Your answer must be the full listing below, repeated exactly.
*** Raw data ***
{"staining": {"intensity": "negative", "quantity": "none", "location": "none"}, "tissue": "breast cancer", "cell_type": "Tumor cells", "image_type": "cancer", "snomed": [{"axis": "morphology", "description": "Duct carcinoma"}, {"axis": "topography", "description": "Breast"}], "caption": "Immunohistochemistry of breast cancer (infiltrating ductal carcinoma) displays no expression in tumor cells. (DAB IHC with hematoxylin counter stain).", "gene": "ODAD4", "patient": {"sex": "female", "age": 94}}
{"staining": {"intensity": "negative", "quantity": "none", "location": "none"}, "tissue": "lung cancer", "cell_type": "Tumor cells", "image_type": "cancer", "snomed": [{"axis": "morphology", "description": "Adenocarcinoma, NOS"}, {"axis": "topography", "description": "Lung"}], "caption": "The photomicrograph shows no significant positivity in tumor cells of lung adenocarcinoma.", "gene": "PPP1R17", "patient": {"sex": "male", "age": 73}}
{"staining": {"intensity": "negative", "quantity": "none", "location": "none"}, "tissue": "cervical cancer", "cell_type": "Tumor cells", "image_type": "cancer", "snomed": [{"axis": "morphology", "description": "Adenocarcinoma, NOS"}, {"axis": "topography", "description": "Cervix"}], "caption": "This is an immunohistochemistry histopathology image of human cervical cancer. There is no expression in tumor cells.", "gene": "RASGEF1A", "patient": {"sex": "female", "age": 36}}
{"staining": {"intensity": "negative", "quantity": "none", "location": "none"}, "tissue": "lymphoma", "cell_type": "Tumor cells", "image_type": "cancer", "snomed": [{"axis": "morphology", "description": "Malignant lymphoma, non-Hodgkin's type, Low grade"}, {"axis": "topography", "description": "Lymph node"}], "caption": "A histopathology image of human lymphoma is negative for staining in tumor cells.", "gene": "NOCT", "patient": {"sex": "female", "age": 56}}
*** End of Raw data ***
* **Response for this exercise**
{"staining": {"intensity": "negative", "quantity": "none", "location": "none"}, "tissue": "breast cancer", "cell_type": "Tumor cells", "image_type": "cancer", "snomed": [{"axis": "morphology", "description": "Duct carcinoma"}, {"axis": "topography", "description": "Breast"}], "caption": "Immunohistochemistry of breast cancer (infiltrating ductal carcinoma) displays no expression in tumor cells. (DAB IHC with hematoxylin counter stain).", "gene": "ODAD4", "patient": {"sex": "female", "age": 94}}
{"staining": {"intensity": "negative", "quantity": "none", "location": "none"}, "tissue": "lung cancer", "cell_type": "Tumor cells", "image_type": "cancer", "snomed": [{"axis": "morphology", "description": "Adenocarcinoma, NOS"}, {"axis": "topography", "description": "Lung"}], "caption": "The photomicrograph shows no significant positivity in tumor cells of lung adenocarcinoma.", "gene": "PPP1R17", "patient": {"sex": "male", "age": 73}}
{"staining": {"intensity": "negative", "quantity": "none", "location": "none"}, "tissue": "cervical cancer", "cell_type": "Tumor cells", "image_type": "cancer", "snomed": [{"axis": "morphology", "description": "Adenocarcinoma, NOS"}, {"axis": "topography", "description": "Cervix"}], "caption": "This is an immunohistochemistry histopathology image of human cervical cancer. There is no expression in tumor cells.", "gene": "RASGEF1A", "patient": {"sex": "female", "age": 36}}
{"staining": {"intensity": "negative", "quantity": "none", "location": "none"}, "tissue": "lymphoma", "cell_type": "Tumor cells", "image_type": "cancer", "snomed": [{"axis": "morphology", "description": "Malignant lymphoma, non-Hodgkin's type, Low grade"}, {"axis": "topography", "description": "Lymph node"}], "caption": "A histopathology image of human lymphoma is negative for staining in tumor cells.", "gene": "NOCT", "patient": {"sex": "female", "age": 56}}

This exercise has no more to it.